This is a section from the open-source living textbook Better Code, Better Science, which is being released in sections on Substack. The entire book can be accessed here and the Github repository is here. This material is released under CC-BY-NC.
Code formatting tools
Writing standards-compliant and well-formatted code requires a deep knowledge of the relevant standards, which in the context of Python is primarily contained in the Style Guide for Python Code, also known as *PEP8*. I'd venture a guess that very few coders have actually sat down and read PEP8. Instead, many of us have learned Python style implicitly by looking at others' code, but increasingly we resort to the use of automated static analysis tools, which can identify potential errors and reformat code without actually executing the code. These tools are commonly known as linters, after the `lint` static analysis tool used in the C language. There are numerous such tools for Python; for our examples we will use the ruff
formatter, which has become popular due in part to its speed.
A very useful feature of static analysis tools like ruff
is that they can easily be integrated into most IDEs, so that they can flag problems in the code as it is written. In addition, most modern IDEs will automatically suggest changes to improve the formatting of code.
Let's start with writing some poorly formatted code, using the VSCode IDE. Here is a screenshot after adding a couple of lines of poorly formatted or anti-pattern code:
Figure 1. IDE suggestions to fix poorly formatted or problematic code within VSCode. The top panel shows two lines of problematic code. The squiggly underlines reflect ruff
's detection of problems in the code, which are detailed in the popup window as well as the Problems panel below. The IDE is also auto-suggesting a fix to the poorly formatted code on line 8.
We see that ruff
detects both formatting problems (such as the lack of spaces in the code) as well as problematic code patterns (such as the use of star-imports). We can also use ruff
from the command line to detect and fix code problems :
❯ ruff check src/BetterCodeBetterScience/formatting_example.py
src/BetterCodeBetterScience/formatting_example.py:6:1: F403 `from numpy.random import *` used; unable to detect undefined names
|
4 | # Poorly formatted code for linting example
5 |
6 | from numpy.random import *
| ^^^^^^^^^^^^^^^^^^^^^^^^^^ F403
7 |
8 | mynum=randint(0,100)
|
src/BetterCodeBetterScience/formatting_example.py:8:7: F405 `randint` may be undefined, or defined from star imports
|
6 | from numpy.random import *
7 |
8 | mynum=randint(0,100)
| ^^^^^^^ F405
|
Found 2 errors.
Most linters can also automatically fix the issues that they detect in the code. ruff
modifies the file in place, so we will first create a copy (so that our original remains intact) and then run the formatter on that copy:
❯ cp src/BetterCodeBetterScience/formatting_example.py src/BetterCodeBetterScience/formatting_example_ruff.py
❯ ruff format src/BetterCodeBetterScience/formatting_example_ruff.py
1 file reformatted
❯ diff src/BetterCodeBetterScience/formatting_example.py src/BetterCodeBetterScience/formatting_example_ruff.py
1,3d0
<
<
<
8c5
< mynum=randint(0,100)
\ No newline at end of file
---
> mynum = randint(0, 100)
The diff
result shows that ruff
reformatted the code on line 8 (to add spaces in compliance with PEP8) and also removed some empty lines in the file. It did not, however, change the import statement; that's a level of modification that is beyond the power of a static analysis tool.

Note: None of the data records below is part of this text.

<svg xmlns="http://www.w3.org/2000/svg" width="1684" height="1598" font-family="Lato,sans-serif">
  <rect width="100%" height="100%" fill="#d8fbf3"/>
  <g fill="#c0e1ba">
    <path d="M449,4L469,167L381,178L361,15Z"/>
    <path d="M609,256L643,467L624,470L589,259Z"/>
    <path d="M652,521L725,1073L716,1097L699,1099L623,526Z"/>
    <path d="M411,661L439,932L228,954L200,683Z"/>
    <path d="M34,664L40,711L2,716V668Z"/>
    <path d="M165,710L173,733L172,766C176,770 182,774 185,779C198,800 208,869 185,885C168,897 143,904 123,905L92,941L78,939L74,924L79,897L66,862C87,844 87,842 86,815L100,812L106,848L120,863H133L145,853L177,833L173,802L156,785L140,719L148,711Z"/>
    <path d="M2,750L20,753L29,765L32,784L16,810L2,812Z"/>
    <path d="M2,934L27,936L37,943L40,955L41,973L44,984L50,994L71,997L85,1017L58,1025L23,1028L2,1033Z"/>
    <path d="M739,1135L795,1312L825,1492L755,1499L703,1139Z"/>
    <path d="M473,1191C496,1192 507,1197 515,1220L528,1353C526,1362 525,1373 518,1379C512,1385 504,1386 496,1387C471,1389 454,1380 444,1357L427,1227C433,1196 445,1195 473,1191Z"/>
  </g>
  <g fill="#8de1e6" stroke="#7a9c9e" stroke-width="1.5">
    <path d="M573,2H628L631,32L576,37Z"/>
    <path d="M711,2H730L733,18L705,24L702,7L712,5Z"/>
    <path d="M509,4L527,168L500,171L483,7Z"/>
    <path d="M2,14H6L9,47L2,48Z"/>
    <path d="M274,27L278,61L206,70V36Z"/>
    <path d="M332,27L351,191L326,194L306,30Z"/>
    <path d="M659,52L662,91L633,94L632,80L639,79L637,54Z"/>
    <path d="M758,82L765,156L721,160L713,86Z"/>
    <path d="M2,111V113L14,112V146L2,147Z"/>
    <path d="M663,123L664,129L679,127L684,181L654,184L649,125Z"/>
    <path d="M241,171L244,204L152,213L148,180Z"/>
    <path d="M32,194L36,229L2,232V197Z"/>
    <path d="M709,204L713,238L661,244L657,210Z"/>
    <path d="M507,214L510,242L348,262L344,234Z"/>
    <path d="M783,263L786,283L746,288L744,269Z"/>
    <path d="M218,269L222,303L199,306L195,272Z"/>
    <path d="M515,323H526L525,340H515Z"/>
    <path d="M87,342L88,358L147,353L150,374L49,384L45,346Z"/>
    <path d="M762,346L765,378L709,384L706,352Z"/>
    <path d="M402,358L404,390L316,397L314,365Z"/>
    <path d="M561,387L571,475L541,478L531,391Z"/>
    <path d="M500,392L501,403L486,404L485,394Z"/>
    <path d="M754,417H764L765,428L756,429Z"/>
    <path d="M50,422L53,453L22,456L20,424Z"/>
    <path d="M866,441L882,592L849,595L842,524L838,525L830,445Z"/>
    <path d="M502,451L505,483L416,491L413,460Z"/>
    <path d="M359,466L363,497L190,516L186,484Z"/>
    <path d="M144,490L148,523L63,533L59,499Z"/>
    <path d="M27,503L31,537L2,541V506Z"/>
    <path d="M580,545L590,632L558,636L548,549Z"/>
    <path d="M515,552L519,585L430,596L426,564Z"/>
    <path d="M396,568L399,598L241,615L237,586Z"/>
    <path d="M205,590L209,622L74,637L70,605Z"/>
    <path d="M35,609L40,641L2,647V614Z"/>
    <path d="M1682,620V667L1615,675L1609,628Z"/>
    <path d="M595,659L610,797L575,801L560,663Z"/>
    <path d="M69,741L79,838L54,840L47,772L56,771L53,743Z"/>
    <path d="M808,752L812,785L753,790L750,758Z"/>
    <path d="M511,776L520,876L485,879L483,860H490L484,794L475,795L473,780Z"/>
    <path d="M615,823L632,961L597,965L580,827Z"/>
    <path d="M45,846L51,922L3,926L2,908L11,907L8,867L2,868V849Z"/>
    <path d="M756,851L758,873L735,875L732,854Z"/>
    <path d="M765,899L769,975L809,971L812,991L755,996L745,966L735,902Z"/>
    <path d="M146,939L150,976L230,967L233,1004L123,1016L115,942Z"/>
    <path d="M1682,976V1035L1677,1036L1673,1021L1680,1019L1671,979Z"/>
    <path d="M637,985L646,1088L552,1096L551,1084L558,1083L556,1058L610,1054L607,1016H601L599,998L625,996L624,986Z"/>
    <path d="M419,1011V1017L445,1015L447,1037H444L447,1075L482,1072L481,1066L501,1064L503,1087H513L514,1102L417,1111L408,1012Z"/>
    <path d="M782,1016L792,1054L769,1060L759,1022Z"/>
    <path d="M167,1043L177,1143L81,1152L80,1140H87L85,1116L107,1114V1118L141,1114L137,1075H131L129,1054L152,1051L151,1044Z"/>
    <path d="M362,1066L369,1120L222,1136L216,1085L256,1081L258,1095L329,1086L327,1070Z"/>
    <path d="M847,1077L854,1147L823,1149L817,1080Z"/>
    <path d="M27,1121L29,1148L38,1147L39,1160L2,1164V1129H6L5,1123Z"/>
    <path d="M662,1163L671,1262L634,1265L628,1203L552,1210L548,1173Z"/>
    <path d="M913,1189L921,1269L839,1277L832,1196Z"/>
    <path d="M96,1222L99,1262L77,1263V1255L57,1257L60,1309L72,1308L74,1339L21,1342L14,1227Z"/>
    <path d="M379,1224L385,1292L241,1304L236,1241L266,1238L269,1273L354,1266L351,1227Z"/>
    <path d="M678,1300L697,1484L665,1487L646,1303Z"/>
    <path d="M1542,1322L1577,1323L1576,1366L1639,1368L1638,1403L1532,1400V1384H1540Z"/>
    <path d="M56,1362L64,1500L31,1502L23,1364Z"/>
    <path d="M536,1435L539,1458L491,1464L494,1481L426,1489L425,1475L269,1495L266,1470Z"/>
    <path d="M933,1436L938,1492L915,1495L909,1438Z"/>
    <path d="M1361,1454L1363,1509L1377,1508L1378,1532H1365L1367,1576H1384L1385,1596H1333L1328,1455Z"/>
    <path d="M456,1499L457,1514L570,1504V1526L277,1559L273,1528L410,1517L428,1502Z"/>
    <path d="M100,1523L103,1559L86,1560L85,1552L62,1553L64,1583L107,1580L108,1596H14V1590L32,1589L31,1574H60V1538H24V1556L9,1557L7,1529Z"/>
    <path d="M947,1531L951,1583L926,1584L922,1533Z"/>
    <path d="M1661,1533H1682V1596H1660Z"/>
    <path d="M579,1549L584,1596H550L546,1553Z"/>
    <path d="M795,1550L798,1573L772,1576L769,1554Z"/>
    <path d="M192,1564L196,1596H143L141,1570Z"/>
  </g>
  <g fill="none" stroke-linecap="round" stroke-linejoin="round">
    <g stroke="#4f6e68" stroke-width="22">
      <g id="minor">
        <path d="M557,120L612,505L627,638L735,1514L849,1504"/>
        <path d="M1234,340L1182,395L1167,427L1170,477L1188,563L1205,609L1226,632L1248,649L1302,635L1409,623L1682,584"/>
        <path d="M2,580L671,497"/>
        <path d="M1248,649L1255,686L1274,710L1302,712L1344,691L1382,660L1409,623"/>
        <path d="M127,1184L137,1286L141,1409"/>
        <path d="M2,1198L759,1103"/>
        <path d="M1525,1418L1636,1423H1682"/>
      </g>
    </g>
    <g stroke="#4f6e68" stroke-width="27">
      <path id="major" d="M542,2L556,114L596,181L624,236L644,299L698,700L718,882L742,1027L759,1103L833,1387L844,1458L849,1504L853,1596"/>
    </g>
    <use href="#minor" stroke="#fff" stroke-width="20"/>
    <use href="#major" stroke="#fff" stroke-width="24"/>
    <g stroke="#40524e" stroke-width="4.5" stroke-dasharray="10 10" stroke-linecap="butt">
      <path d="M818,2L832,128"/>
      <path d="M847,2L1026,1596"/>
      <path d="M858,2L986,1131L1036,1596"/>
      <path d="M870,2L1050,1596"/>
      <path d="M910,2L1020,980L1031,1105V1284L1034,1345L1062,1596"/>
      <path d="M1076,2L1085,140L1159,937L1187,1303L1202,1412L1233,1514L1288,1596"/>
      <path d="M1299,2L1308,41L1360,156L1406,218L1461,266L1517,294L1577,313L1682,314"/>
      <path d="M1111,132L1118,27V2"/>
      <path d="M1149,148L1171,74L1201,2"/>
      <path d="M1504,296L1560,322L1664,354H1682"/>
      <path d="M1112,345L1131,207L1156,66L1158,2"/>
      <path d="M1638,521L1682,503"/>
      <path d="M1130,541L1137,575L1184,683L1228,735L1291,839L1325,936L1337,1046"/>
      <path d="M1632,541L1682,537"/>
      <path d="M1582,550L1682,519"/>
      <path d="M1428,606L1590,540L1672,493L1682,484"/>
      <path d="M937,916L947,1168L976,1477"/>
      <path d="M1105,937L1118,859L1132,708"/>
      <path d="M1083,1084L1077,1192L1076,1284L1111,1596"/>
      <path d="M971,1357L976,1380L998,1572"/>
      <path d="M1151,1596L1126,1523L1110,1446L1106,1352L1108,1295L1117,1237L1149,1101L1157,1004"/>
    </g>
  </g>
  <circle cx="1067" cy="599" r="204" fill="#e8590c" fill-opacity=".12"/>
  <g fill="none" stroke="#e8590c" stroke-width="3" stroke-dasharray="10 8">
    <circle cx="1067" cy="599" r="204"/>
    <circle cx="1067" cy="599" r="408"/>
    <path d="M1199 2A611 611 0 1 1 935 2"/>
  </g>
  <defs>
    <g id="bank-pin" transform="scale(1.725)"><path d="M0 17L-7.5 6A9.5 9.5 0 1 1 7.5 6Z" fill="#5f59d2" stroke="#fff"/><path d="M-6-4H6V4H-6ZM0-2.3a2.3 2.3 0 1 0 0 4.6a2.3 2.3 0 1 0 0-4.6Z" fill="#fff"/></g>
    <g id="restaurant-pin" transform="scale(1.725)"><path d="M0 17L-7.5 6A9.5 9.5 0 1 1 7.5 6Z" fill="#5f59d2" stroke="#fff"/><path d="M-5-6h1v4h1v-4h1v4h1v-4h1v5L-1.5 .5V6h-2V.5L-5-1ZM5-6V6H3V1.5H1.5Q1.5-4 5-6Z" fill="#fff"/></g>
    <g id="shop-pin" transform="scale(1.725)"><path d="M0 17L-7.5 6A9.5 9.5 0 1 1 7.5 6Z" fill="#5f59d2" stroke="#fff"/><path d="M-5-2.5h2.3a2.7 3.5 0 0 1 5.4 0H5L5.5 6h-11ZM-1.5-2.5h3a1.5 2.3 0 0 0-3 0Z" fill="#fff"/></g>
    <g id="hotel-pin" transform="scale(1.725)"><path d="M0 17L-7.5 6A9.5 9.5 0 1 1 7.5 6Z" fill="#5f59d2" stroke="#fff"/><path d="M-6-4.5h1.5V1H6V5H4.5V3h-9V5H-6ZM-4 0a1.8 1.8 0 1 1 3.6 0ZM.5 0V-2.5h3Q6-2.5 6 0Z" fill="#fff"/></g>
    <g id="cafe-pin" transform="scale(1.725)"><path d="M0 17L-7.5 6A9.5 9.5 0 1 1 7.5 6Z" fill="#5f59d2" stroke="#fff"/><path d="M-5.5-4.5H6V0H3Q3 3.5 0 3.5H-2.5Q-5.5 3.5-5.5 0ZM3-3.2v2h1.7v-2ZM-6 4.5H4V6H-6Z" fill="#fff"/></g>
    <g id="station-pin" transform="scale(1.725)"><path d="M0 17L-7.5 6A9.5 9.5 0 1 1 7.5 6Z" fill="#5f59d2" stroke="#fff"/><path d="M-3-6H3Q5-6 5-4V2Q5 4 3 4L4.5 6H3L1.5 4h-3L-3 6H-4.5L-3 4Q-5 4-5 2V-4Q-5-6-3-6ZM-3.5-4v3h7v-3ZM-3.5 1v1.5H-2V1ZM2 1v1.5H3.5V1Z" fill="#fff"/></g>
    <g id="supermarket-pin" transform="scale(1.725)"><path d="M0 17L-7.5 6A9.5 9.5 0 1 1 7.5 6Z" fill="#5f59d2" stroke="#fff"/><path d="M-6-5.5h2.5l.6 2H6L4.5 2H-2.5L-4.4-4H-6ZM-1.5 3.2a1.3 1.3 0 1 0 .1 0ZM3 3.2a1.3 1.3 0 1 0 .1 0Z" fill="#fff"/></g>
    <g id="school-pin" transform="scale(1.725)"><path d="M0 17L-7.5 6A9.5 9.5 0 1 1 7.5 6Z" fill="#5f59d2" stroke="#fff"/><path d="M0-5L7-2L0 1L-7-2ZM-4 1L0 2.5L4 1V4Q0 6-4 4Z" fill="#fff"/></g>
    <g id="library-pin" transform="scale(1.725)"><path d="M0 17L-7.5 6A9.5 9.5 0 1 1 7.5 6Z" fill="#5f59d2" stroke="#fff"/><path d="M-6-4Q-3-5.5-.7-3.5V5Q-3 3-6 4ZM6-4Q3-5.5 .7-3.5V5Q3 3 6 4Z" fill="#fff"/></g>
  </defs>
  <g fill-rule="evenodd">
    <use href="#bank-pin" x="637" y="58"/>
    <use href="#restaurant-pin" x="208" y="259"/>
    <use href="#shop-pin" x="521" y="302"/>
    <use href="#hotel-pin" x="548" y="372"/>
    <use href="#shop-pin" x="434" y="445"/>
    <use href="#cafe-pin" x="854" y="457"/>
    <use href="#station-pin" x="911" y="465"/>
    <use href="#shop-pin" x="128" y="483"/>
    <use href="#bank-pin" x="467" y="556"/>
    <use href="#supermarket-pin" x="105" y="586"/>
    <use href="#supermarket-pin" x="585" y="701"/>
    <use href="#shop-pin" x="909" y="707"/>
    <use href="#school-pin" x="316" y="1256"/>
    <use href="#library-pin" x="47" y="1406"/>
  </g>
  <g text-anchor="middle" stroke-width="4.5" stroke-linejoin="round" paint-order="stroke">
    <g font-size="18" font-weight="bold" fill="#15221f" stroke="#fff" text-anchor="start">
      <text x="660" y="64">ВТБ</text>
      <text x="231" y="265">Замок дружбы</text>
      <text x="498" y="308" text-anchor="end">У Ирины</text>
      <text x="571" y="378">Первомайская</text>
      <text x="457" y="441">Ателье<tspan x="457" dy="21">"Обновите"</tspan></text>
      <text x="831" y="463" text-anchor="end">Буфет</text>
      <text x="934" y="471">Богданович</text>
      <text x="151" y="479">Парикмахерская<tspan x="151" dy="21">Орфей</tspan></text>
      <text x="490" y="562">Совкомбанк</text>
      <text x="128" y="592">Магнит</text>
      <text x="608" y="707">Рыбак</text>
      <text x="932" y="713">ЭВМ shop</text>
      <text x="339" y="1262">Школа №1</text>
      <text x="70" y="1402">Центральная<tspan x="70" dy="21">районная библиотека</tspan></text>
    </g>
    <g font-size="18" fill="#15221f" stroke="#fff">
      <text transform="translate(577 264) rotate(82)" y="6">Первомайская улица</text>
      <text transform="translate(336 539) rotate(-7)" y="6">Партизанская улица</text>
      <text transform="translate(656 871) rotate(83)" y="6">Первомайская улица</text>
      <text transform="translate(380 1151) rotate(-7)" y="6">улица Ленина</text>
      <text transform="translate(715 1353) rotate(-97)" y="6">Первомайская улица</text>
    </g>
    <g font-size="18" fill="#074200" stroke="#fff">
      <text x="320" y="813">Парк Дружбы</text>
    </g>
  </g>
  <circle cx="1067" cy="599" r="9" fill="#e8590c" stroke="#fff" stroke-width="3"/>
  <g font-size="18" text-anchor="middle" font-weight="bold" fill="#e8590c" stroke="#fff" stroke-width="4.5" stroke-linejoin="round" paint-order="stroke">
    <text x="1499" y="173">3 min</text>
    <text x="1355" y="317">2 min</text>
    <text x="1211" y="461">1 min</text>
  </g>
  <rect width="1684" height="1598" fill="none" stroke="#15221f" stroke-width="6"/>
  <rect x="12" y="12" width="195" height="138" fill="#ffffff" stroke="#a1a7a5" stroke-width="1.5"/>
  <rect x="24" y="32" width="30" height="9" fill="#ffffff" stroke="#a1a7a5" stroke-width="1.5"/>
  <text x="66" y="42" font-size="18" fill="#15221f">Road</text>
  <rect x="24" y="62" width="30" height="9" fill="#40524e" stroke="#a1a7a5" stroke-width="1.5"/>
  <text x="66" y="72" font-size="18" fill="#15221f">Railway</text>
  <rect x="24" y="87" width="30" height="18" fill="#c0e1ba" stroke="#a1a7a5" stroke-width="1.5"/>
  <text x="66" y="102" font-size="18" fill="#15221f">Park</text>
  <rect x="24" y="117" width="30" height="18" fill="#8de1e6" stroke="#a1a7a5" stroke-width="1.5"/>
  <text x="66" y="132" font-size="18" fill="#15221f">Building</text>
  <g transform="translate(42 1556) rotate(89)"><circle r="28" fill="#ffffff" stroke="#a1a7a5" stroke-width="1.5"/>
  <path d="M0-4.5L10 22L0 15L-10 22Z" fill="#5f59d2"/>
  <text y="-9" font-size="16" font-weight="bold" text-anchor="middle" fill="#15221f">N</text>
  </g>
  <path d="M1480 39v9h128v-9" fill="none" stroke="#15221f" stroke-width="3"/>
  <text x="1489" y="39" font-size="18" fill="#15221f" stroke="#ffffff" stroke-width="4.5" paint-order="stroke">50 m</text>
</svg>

Formatting code using AI agents
Unsurprisingly, AI coding agents are also quite good at fixing formatting and styling issues in code. Here is a simple example where we prompt the GitHub Copilot chat within VSCode to fix the formatting in the example code from above:
Figure 2. The GitHub Copilot chat within VSCode was used to prompt the model (Claude Sonnet 4) to fix issues with the code. The model generated new code and also outlined its improvements.
The agent both addressed the formatting issues as well as fixing the wildcard import, improving the variable naming, and updating the comment. Here is the new code generated by the model:
# Well-formatted code following PEP8 and best practices
import numpy.random as np_random
my_num = np_random.randint(0, 100)
The model could certainly be prompted to make more extensive changes on more complex code (such as improving variable names) with a more detailed prompt.